··· PROVIDED ENTRIES ···

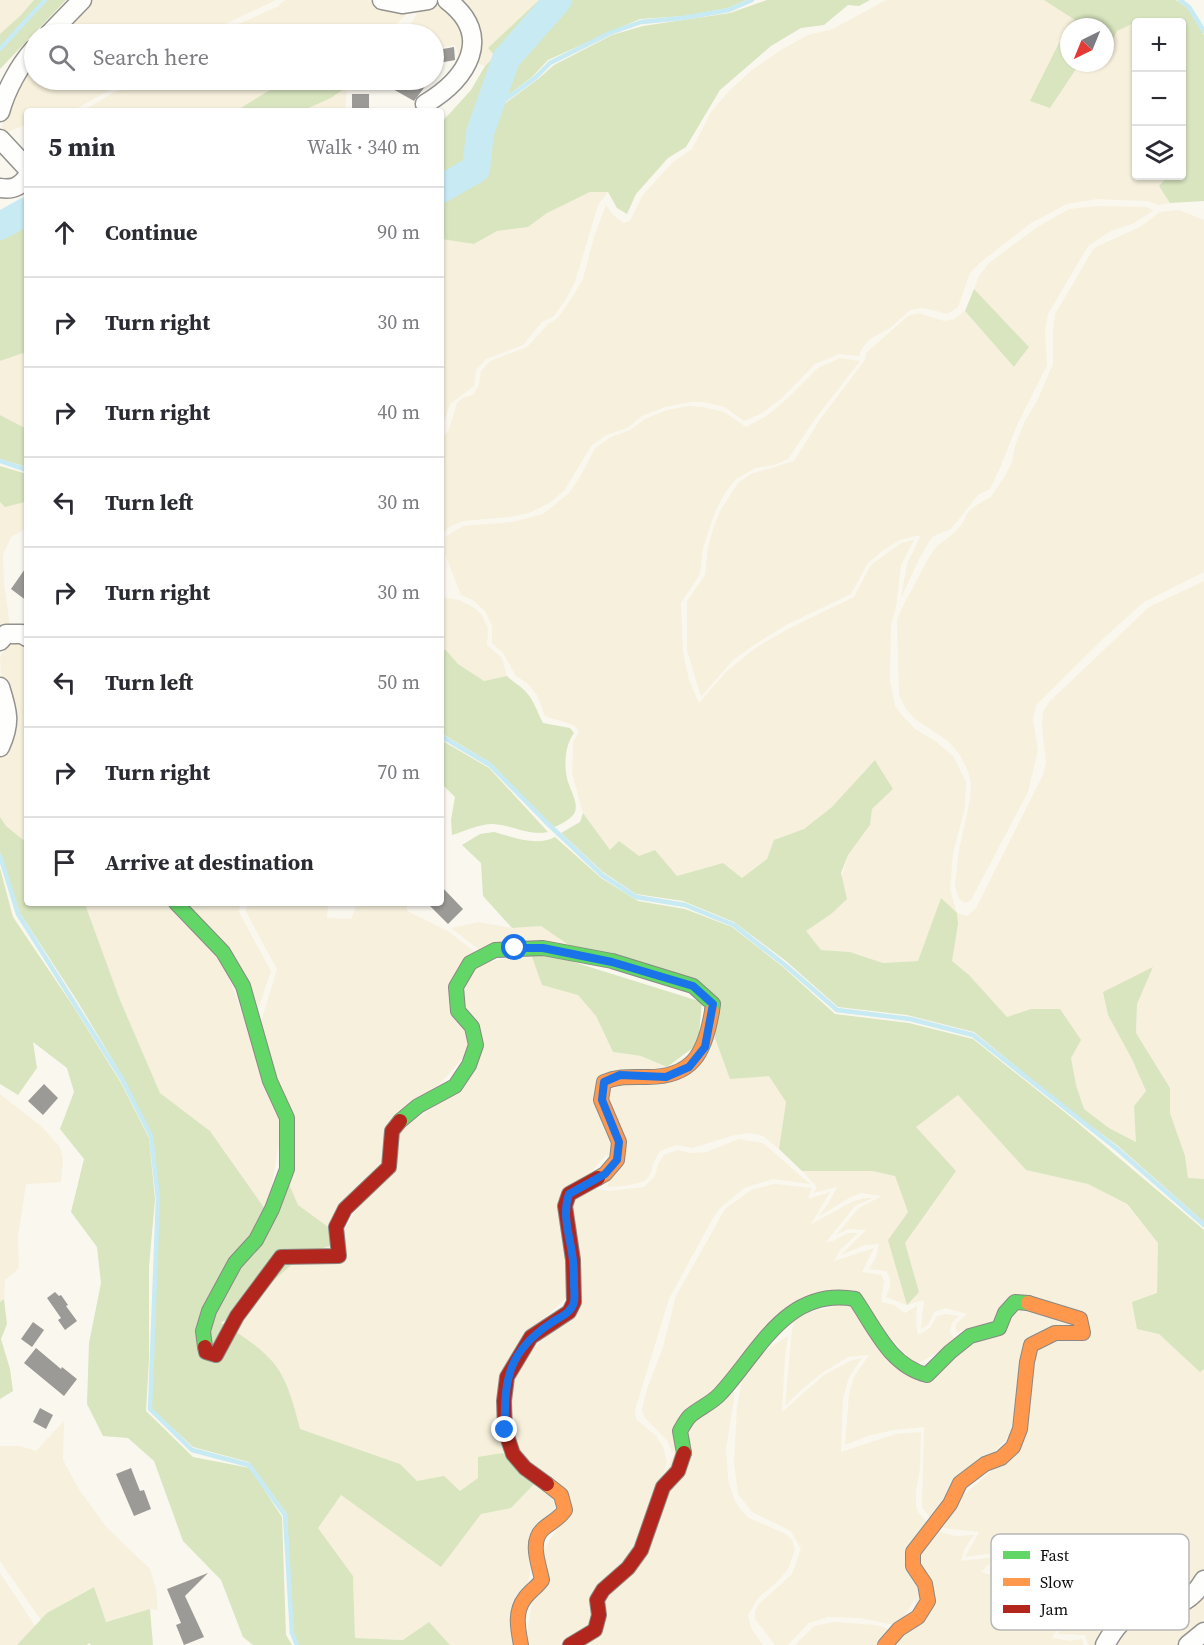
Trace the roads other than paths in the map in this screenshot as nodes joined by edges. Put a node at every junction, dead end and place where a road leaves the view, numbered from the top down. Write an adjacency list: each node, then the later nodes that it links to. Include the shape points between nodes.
1 (82, 0): 5 (street)
2 (382, 0): 3 (street, via 402,4)
3 (429, 0)
4 (447, 0): 7 (street, via 461,10 468,22 472,47 454,84)
5 (59, 24)
6 (24, 62): 8 (street)
7 (425, 104)
8 (0, 112)
9 (0, 139): 10 (street)
10 (24, 165)
11 (24, 181): 12 (street, via 9,190)
12 (0, 188)
13 (24, 635): 14 (street, via 6,634)
14 (0, 641)
15 (0, 687): 16 (street, via 8,712 8,730)
16 (0, 747)
17 (179, 906): 22 (street, via 223,952 243,987 270,1081 287,1118 287,1169 272,1209 256,1240 235,1263 209,1311 203,1331 206,1352 216,1355 225,1334 281,1257 339,1256 336,1227 345,1209 389,1167 392,1131 418,1106 455,1086 476,1045 472,1027 458,1011 456,987 470,963 495,950 543,948 670,978 693,986 713,1004 705,1047 689,1067 666,1077 620,1075 604,1082 602,1100 619,1142 617,1160 605,1174 569,1194 565,1206 574,1302 569,1312 531,1337 507,1377 505,1430 513,1454 561,1495 565,1510 558,1521 543,1529 536,1541 542,1580 519,1609)
18 (1204, 1580): 19 (street)
19 (1189, 1598)
20 (1113, 1630): 25 (street)
21 (1204, 1632): 26 (street)
22 (521, 1645)
23 (570, 1645): 24 (street, via 595,1630 600,1615 597,1600 641,1550 663,1487 678,1471 684,1452 680,1431 689,1417 718,1395 757,1345 797,1308 838,1296 855,1299 897,1360 915,1374 927,1376 937,1363 974,1334 999,1328 1015,1302 1028,1301 1063,1317 1080,1319 1083,1333 1054,1333 1031,1345 1020,1429 1013,1447 960,1483 950,1504 913,1552 913,1566 925,1584 928,1601 918,1617 899,1629)
24 (885, 1645)
25 (1105, 1645)
26 (1188, 1645)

···

**THE TASK**: Each line of the data above is to be output exactly; the pictures are not to appear.

**REPLY TO THE EXERCISE**:
Trace the roads other than paths in the map in this screenshot as nodes joined by edges. Put a node at every junction, dead end and place where a road leaves the view, numbered from the top down. Write an adjacency list: each node, then the later nodes that it links to. Include the shape points between nodes.
1 (82, 0): 5 (street)
2 (382, 0): 3 (street, via 402,4)
3 (429, 0)
4 (447, 0): 7 (street, via 461,10 468,22 472,47 454,84)
5 (59, 24)
6 (24, 62): 8 (street)
7 (425, 104)
8 (0, 112)
9 (0, 139): 10 (street)
10 (24, 165)
11 (24, 181): 12 (street, via 9,190)
12 (0, 188)
13 (24, 635): 14 (street, via 6,634)
14 (0, 641)
15 (0, 687): 16 (street, via 8,712 8,730)
16 (0, 747)
17 (179, 906): 22 (street, via 223,952 243,987 270,1081 287,1118 287,1169 272,1209 256,1240 235,1263 209,1311 203,1331 206,1352 216,1355 225,1334 281,1257 339,1256 336,1227 345,1209 389,1167 392,1131 418,1106 455,1086 476,1045 472,1027 458,1011 456,987 470,963 495,950 543,948 670,978 693,986 713,1004 705,1047 689,1067 666,1077 620,1075 604,1082 602,1100 619,1142 617,1160 605,1174 569,1194 565,1206 574,1302 569,1312 531,1337 507,1377 505,1430 513,1454 561,1495 565,1510 558,1521 543,1529 536,1541 542,1580 519,1609)
18 (1204, 1580): 19 (street)
19 (1189, 1598)
20 (1113, 1630): 25 (street)
21 (1204, 1632): 26 (street)
22 (521, 1645)
23 (570, 1645): 24 (street, via 595,1630 600,1615 597,1600 641,1550 663,1487 678,1471 684,1452 680,1431 689,1417 718,1395 757,1345 797,1308 838,1296 855,1299 897,1360 915,1374 927,1376 937,1363 974,1334 999,1328 1015,1302 1028,1301 1063,1317 1080,1319 1083,1333 1054,1333 1031,1345 1020,1429 1013,1447 960,1483 950,1504 913,1552 913,1566 925,1584 928,1601 918,1617 899,1629)
24 (885, 1645)
25 (1105, 1645)
26 (1188, 1645)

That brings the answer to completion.